Challenge yourself and read some ethics. Anyway a moral and religious person is more likely to actually compete with others and then we end up with that best result. Those without morals and ethics are more likely to find ways to avoid competition through colluding (did you ever actually read any Adam Smith?), using the government or illegal/fraudulent means.
Beyond that, we see that a large number of our modern CEOs now come from wealthier families. They grew up in the gated communities, on to Harvard/Yale/Princeton and really have very little in common with most of us. Its a lot easier to screw your own company or screw your community if you just don’t have attachments to them. Just imagine if the entire business world functioned with the same morality of the finance sector.
Steve
What I think is true is that a market system promises an optimal allocation of resources but not that nobody will starve to death or suffer want. Preventing that in the context of a market system requires a merciful populace, either willing to settle for less than optimal allocation of resources or willing to provide for the needy themselves.

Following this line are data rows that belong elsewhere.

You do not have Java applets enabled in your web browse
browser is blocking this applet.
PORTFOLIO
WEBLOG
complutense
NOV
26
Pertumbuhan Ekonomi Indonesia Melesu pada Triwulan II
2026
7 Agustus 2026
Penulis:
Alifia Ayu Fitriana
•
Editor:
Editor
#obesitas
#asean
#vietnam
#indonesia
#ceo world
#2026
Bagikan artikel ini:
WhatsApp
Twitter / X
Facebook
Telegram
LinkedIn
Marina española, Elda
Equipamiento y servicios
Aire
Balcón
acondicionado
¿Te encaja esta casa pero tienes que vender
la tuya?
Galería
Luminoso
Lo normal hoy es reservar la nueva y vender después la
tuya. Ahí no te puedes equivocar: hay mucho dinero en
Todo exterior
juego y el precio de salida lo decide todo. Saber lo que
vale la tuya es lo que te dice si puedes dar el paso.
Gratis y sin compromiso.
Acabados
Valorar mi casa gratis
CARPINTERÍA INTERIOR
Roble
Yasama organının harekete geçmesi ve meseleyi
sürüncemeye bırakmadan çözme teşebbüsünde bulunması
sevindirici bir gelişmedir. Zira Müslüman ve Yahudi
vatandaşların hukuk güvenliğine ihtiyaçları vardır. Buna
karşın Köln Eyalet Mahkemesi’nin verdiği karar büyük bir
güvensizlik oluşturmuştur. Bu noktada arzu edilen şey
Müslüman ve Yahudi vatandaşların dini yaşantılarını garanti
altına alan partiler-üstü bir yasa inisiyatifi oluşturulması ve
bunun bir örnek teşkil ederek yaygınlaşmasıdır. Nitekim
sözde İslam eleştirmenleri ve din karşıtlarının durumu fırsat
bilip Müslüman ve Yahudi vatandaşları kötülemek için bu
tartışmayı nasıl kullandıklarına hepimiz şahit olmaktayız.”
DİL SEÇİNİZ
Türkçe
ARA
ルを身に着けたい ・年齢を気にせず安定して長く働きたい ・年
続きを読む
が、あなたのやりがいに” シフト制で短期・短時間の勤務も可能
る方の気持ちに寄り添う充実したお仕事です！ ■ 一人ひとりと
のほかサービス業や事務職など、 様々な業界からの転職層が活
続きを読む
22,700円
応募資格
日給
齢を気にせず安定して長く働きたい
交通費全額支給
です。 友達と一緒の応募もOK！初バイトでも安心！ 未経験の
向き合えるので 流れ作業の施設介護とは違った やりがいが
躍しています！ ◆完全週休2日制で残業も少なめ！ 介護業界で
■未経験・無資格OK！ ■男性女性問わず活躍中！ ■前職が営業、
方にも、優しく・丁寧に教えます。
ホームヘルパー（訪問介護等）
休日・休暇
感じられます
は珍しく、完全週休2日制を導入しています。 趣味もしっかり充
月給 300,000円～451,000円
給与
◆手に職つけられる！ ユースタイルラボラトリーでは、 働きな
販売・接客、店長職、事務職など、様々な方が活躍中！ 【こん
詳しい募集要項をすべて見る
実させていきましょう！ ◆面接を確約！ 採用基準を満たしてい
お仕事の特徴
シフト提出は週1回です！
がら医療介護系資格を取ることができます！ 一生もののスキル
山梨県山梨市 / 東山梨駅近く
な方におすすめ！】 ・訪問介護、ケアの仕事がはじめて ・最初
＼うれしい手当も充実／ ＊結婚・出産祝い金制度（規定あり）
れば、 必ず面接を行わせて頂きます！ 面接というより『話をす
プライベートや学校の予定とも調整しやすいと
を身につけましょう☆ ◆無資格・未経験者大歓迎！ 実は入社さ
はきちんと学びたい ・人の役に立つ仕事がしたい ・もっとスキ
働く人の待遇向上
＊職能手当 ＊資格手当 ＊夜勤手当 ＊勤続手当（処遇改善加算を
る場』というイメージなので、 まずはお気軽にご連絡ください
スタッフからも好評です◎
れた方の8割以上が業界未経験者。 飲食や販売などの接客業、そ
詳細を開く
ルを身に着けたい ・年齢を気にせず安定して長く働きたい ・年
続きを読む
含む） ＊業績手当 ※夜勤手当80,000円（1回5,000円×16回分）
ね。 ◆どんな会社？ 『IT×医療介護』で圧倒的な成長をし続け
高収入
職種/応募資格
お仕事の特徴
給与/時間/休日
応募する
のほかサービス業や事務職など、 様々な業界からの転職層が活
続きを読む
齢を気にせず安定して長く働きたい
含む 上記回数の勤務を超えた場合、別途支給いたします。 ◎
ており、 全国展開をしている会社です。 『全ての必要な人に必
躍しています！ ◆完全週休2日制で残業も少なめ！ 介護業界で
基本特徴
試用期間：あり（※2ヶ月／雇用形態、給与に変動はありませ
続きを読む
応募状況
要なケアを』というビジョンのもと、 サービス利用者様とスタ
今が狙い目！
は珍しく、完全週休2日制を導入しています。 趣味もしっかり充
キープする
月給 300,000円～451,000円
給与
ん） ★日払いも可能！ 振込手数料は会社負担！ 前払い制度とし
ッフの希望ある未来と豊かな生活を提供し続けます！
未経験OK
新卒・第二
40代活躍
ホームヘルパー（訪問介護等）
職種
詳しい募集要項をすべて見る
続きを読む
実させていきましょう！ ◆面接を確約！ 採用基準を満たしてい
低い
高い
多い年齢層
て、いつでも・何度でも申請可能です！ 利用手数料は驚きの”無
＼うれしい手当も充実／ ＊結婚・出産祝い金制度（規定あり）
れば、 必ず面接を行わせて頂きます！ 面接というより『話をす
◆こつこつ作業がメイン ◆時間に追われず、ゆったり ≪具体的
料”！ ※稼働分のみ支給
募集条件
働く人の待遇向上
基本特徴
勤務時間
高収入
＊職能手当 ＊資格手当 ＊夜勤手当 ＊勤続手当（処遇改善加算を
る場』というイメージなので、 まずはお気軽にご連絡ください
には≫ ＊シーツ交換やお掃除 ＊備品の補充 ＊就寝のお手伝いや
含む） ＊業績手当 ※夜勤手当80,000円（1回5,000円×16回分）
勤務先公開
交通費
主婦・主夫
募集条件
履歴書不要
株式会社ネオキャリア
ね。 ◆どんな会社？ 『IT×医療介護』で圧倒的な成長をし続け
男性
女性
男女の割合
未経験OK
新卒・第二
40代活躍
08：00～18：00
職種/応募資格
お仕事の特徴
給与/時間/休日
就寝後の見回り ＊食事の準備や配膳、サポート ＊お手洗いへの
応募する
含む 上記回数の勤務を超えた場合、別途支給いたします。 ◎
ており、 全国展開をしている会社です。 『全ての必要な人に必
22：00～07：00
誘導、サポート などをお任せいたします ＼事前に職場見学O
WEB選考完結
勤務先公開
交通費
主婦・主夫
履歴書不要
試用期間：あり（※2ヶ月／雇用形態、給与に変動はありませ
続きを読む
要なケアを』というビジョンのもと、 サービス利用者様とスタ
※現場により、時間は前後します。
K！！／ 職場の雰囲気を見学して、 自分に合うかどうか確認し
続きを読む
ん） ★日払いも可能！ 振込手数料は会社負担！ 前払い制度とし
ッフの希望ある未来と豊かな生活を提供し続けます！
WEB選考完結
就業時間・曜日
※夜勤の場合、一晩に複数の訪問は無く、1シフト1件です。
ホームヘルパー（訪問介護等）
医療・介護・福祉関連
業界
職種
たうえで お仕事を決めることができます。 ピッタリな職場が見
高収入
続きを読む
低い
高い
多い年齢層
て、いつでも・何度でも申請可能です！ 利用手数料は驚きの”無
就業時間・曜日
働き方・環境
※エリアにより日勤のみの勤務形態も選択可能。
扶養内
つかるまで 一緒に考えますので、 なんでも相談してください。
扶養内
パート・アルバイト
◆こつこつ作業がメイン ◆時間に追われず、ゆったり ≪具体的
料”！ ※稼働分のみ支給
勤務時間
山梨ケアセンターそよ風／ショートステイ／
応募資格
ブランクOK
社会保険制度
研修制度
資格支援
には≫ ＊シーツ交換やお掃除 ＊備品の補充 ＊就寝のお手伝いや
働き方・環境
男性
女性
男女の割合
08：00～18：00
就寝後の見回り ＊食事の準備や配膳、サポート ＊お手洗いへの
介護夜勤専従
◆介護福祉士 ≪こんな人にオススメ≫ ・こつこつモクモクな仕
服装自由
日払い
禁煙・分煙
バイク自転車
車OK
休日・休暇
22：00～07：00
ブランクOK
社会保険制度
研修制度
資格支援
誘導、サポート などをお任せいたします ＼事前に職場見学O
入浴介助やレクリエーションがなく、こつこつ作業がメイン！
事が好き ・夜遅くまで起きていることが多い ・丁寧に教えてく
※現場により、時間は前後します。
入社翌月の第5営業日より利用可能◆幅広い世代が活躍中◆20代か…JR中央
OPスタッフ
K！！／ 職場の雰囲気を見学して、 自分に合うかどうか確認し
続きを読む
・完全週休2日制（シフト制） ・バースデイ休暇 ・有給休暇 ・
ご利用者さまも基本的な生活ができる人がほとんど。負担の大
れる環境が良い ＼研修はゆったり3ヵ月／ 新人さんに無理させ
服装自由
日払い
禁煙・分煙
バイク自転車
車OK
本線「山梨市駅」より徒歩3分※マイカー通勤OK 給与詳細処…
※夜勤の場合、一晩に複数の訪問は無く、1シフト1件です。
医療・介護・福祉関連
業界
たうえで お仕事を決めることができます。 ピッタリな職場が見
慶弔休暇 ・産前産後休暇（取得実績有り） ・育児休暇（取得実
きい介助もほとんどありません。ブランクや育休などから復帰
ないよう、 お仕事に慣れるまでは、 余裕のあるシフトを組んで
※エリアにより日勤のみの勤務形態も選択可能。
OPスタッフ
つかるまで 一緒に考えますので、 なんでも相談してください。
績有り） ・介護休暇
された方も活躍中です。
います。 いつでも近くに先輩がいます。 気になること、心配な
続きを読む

That can’t be legislated or coerced.
“What I think is true is that a market system promises an optimal allocation of resources ”
Make that an ideal market system. The further it deviates from the ideal ie more crony capitalism, more fraud, more using the government to eliminate competition, the worse that allocation.
Steve
Exactly. That’s why I say “promises”.
However, it’s not just unfair anti-competitiveness that reduces competition. So do all government-granted monopolies including intellectual property, state licensing, zoning, certificates of need, and many bank regulations. Every tax expenditure is, in effect, a government-granted subsidy on certain behaviors which reduces competition.